Broadcasting Press Guild
- Type: Journalist association
- Industry: Entertainment industry
- Founded: 1974
- Headquarters: London, United Kingdom
- Key people: Manori Ravindran (Chair), Kate Bulkley (Awards Chair)

= Broadcasting Press Guild =

British association of journalists

The Broadcasting Press Guild (BPG) is a British association of journalists dedicated to the topic of general media issues.

==History==
The Guild was established in 1974 as a breakaway of The Critics' Circle and celebrated its 50th anniversary in 2024. Its membership includes more than 100 staff and freelance journalists who write and broadcast about TV, radio, streaming and the media for UK national newspapers, specialist journals and online outlets.

One of the Guild's most recognized activities is the hosting of luncheons where leading industry figures are engaged in dialogue. The Guild has entertained most BBC director-generals and chairs and government ministers responsible for broadcasting along with a wide range of top executives from TV and radio channels in the UK and overseas. Previous lunch speakers include Sally Wainwright, Peter Fincham, David Abraham, Charlotte Moore, John Whittingdale, Chris Patten, Jeremy Hunt, Greg Dyke, Kevin Lygo, Carolyn McCall, Michael Grade, Martin Sorrell, Mark Thompson and Gary Lineker.

==Awards==
- BPG TV & Radio Awards — Presented annually since 1974 to recognize outstanding programmes and performances in British television and radio, the awards ceremony is considered an important media event in Britain. Since 2010 the sponsors have included Dave, Virgin Media, Discovery, Pact, BBC Studios, Netflix and Prime Video.

- Harvey Lee Award for Outstanding Contribution to Broadcasting — Awarded since 1992 and named after the British journalist Harvey Lee, who was also Secretary and Chairman of the BPG. Recipients include Denis Forman, David Frost, Terry Wogan, Lenny Henry and Moira Stuart

The BPG’s Best Actress winners include Diana Rigg, Eileen Atkins, Helen Mirren, Peggy Ashcroft, Gillian Anderson, Vanessa Redgrave, Maxine Peake, Anne-Marie Duff, Zoe Wanamaker, Gina McKee, Julie Walters, Olivia Colman and Juliet Stevenson.

The BPG Best Actor award has been presented to Alec Guinness, Albert Finney, Kenneth Branagh, Colin Firth, Charles Dance, Robert Hardy, Jim Broadbent, Christopher Ecclestone, Benedict Cumberbatch, Ben Whishaw and Dominic West among others.

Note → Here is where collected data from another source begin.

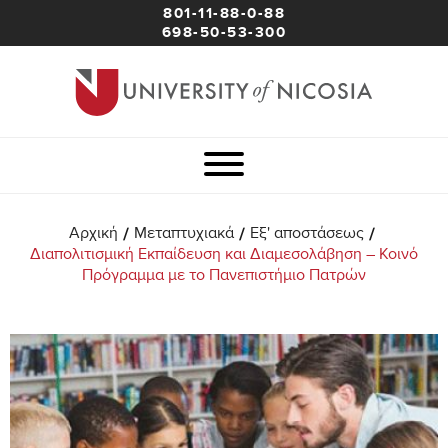
801-11-88-0-88
698-50-53-300
/
/
/
Αρχική
Μεταπτυχιακά
Εξ' αποστάσεως
Διαπολιτισμική Εκπαίδευση και Διαμεσολάβηση – Κοινό
Πρόγραμμα με το Πανεπιστήμιο Πατρών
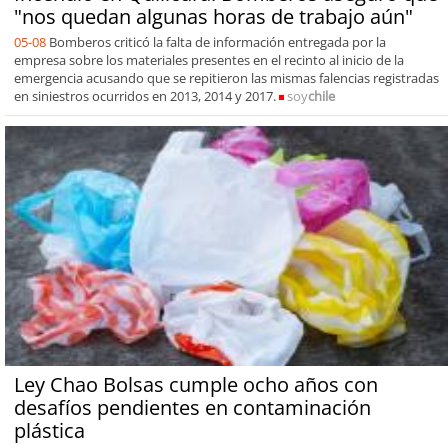
"nos quedan algunas horas de trabajo aún"
05-08
Bomberos criticó la falta de información entregada por la
empresa sobre los materiales presentes en el recinto al inicio de la
emergencia acusando que se repitieron las mismas falencias registradas
en siniestros ocurridos en 2013, 2014 y 2017.
soy
chile
Ley Chao Bolsas cumple ocho años con
desafíos pendientes en contaminación
plástica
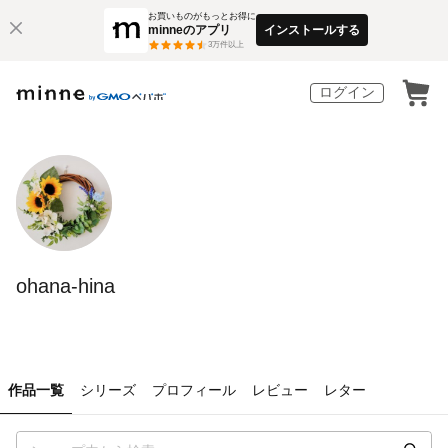
お買いものがもっとお得に
minneのアプリ
インストールする
3
万件以上
ログイン
ohana-hina
作品一覧
シリーズ
プロフィール
レビュー
レター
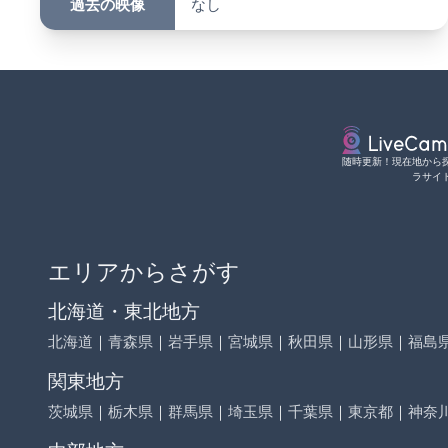
過去の映像
なし
随時更新！現在地から
ラサイ
エリアからさがす
北海道・東北地方
北海道
｜
青森県
｜
岩手県
｜
宮城県
｜
秋田県
｜
山形県
｜
福島
関東地方
茨城県
｜
栃木県
｜
群馬県
｜
埼玉県
｜
千葉県
｜
東京都
｜
神奈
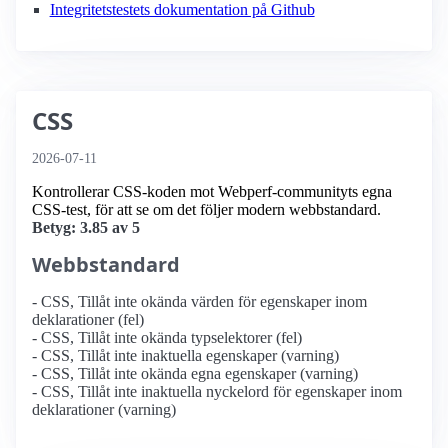
Integritetstestets dokumentation på Github
CSS
2026-07-11
Kontrollerar CSS-koden mot Webperf-communityts egna
CSS-test, för att se om det följer modern webbstandard.
Betyg: 3.85 av 5
Webbstandard
- CSS, Tillåt inte okända värden för egenskaper inom
deklarationer (fel)
- CSS, Tillåt inte okända typselektorer (fel)
- CSS, Tillåt inte inaktuella egenskaper (varning)
- CSS, Tillåt inte okända egna egenskaper (varning)
- CSS, Tillåt inte inaktuella nyckelord för egenskaper inom
deklarationer (varning)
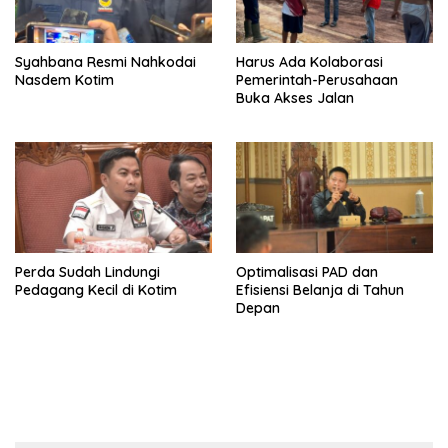
Syahbana Resmi Nahkodai
Harus Ada Kolaborasi
Nasdem Kotim
Pemerintah-Perusahaan
Buka Akses Jalan
Perda Sudah Lindungi
Optimalisasi PAD dan
Pedagang Kecil di Kotim
Efisiensi Belanja di Tahun
Depan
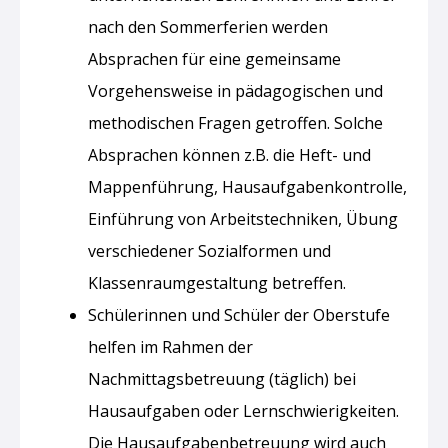
nach den Sommerferien werden
Absprachen für eine gemeinsame
Vorgehensweise in pädagogischen und
methodischen Fragen getroffen. Solche
Absprachen können z.B. die Heft- und
Mappenführung, Hausaufgabenkontrolle,
Einführung von Arbeitstechniken, Übung
verschiedener Sozialformen und
Klassenraumgestaltung betreffen.
Schülerinnen und Schüler der Oberstufe
helfen im Rahmen der
Nachmittagsbetreuung (täglich) bei
Hausaufgaben oder Lernschwierigkeiten.
Die Hausaufgabenbetreuung wird auch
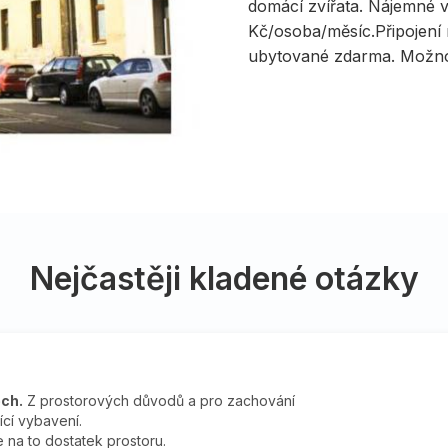
domácí zvířata. Nájemné v
Kč/osoba/měsíc.Připojení n
ubytované zdarma. Možnos
Nejčastěji kladené otázky
ech.
Z prostorových důvodů a pro zachování
ící vybavení.
e na to dostatek prostoru.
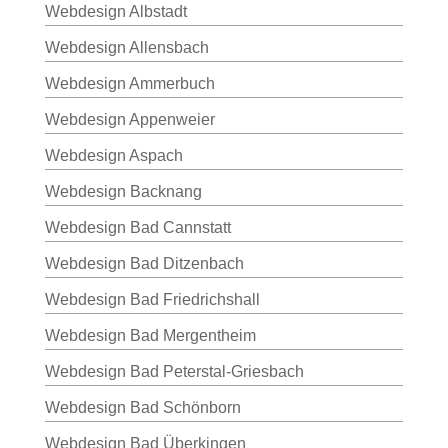
Webdesign Albstadt
Webdesign Allensbach
Webdesign Ammerbuch
Webdesign Appenweier
Webdesign Aspach
Webdesign Backnang
Webdesign Bad Cannstatt
Webdesign Bad Ditzenbach
Webdesign Bad Friedrichshall
Webdesign Bad Mergentheim
Webdesign Bad Peterstal-Griesbach
Webdesign Bad Schönborn
Webdesign Bad Überkingen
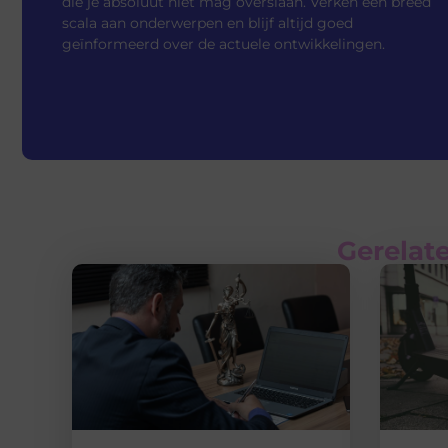
die je absoluut niet mag overslaan. Verken een breed
scala aan onderwerpen en blijf altijd goed
geïnformeerd over de actuele ontwikkelingen.
Gerelate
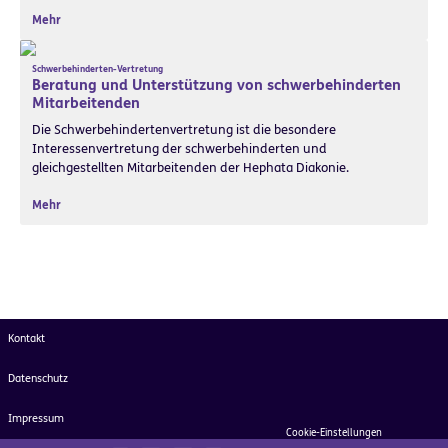
Mehr
Schwerbehinderten-Vertretung
Beratung und Unterstützung von schwerbehinderten
Mitarbeitenden
Die Schwerbehindertenvertretung ist die besondere
Interessenvertretung der schwerbehinderten und
gleichgestellten Mitarbeitenden der Hephata Diakonie.
Mehr
Kontakt
Datenschutz
Impressum
Cookie-Einstellungen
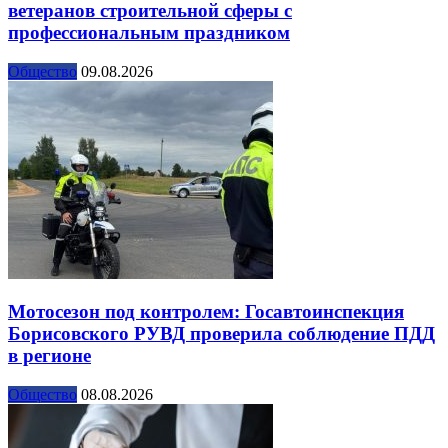
ветеранов строительной сферы с
профессиональным праздником
Общество
09.08.2026
Мотосезон под контролем: Госавтоинспекция
Борисовского РУВД проверила соблюдение ПДД
в регионе
Общество
08.08.2026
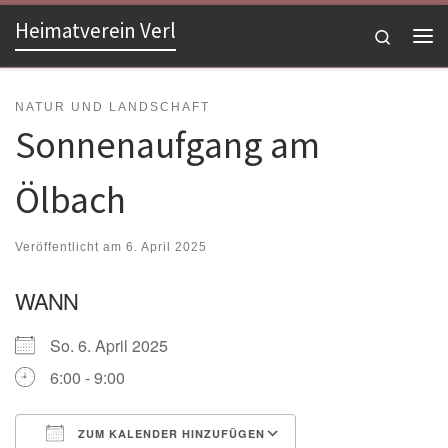
Heimatverein Verl
Zum Inhalt springen
Search
Me
NATUR UND LANDSCHAFT
Sonnenaufgang am
Ölbach
Veröffentlicht am
6. April 2025
WANN
So. 6. April 2025
6:00 - 9:00
ZUM KALENDER HINZUFÜGEN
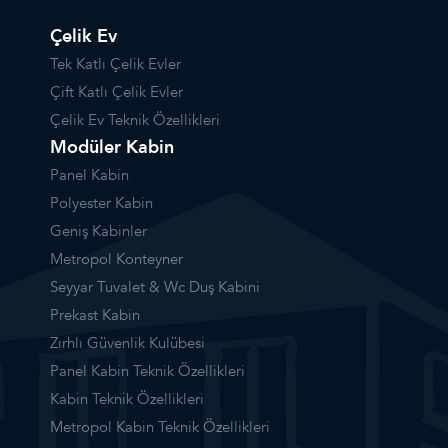
Çelik Ev
Tek Katlı Çelik Evler
Çift Katlı Çelik Evler
Çelik Ev Teknik Özellikleri
Modüler Kabin
Panel Kabin
Polyester Kabin
Geniş Kabinler
Metropol Konteyner
Seyyar Tuvalet & Wc Duş Kabini
Prekast Kabin
Zırhlı Güvenlik Kulübesi
Panel Kabin Teknik Özellikleri
Kabin Teknik Özellikleri
Metropol Kabin Teknik Özellikleri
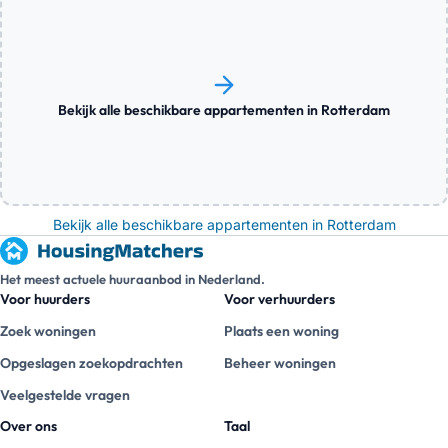
Bekijk alle beschikbare appartementen in Rotterdam
Bekijk alle beschikbare appartementen in Rotterdam
Het meest actuele huuraanbod in Nederland.
Voor huurders
Voor verhuurders
Zoek woningen
Plaats een woning
Opgeslagen zoekopdrachten
Beheer woningen
Veelgestelde vragen
Over ons
Taal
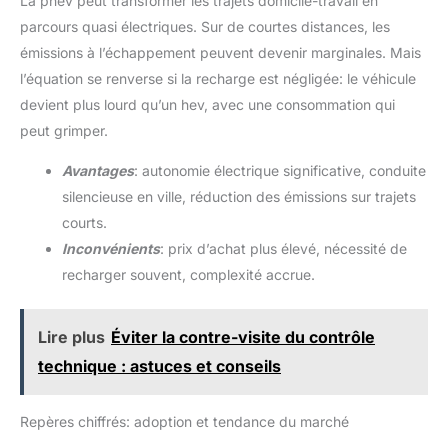
La phev peut transformer les trajets domicile-travail en
parcours quasi électriques. Sur de courtes distances, les
émissions à l’échappement peuvent devenir marginales. Mais
l’équation se renverse si la recharge est négligée: le véhicule
devient plus lourd qu’un hev, avec une consommation qui
peut grimper.
Avantages
: autonomie électrique significative, conduite
silencieuse en ville, réduction des émissions sur trajets
courts.
Inconvénients
: prix d’achat plus élevé, nécessité de
recharger souvent, complexité accrue.
Lire plus
Éviter la contre-visite du contrôle
technique : astuces et conseils
Repères chiffrés: adoption et tendance du marché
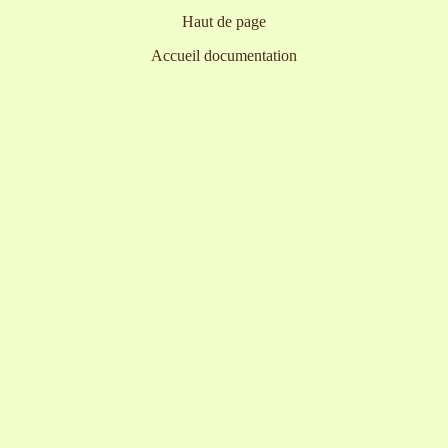
Haut de page
Accueil documentation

Complete list of all the BPG Awards winners, year-by-year

==In the news==
It is common for major media announcements or changes in policy to be made at the BPG's luncheons. In 2012, Richard Klein, the BBC Four Controller, announced the network would be pulling broadcasts of Top of the Pops re-runs in the wake of the Jimmy Savile scandal. At the same event, Klein announced that the network had purchased the broadcast rights for the NBC comedy series Parks and Recreation.

In a 2012 luncheon, Lord Patten announced that some BBC freelancers, including Fiona Bruce and Graham Norton, would be offered staff contracts following a review of the BBC's tax arrangements, while at the same time denying that the broadcaster had engaged in tax dodging. During the same event, Patten also broke his silence about the Jimmy Savile scandal, clarifying widespread allegations of a corporate cover-up.

Speakers sometimes make news during the annual BPG Awards ceremony. In 2016, the former Doctor Who boss Russell T Davies criticised the lack of gay characters on TV.

At a BPG lunch in 2024, Gary Lineker discussed his Goalhanger podcast productions and the controversy over his Twitter pronouncements.

To mark its 50th anniversary in 2024, the Guild invited its members to choose their Top 50 Landmark TV Programmes. The top spot went to the ‘7 Up’ series of documentaries started by Granada Television in 1964.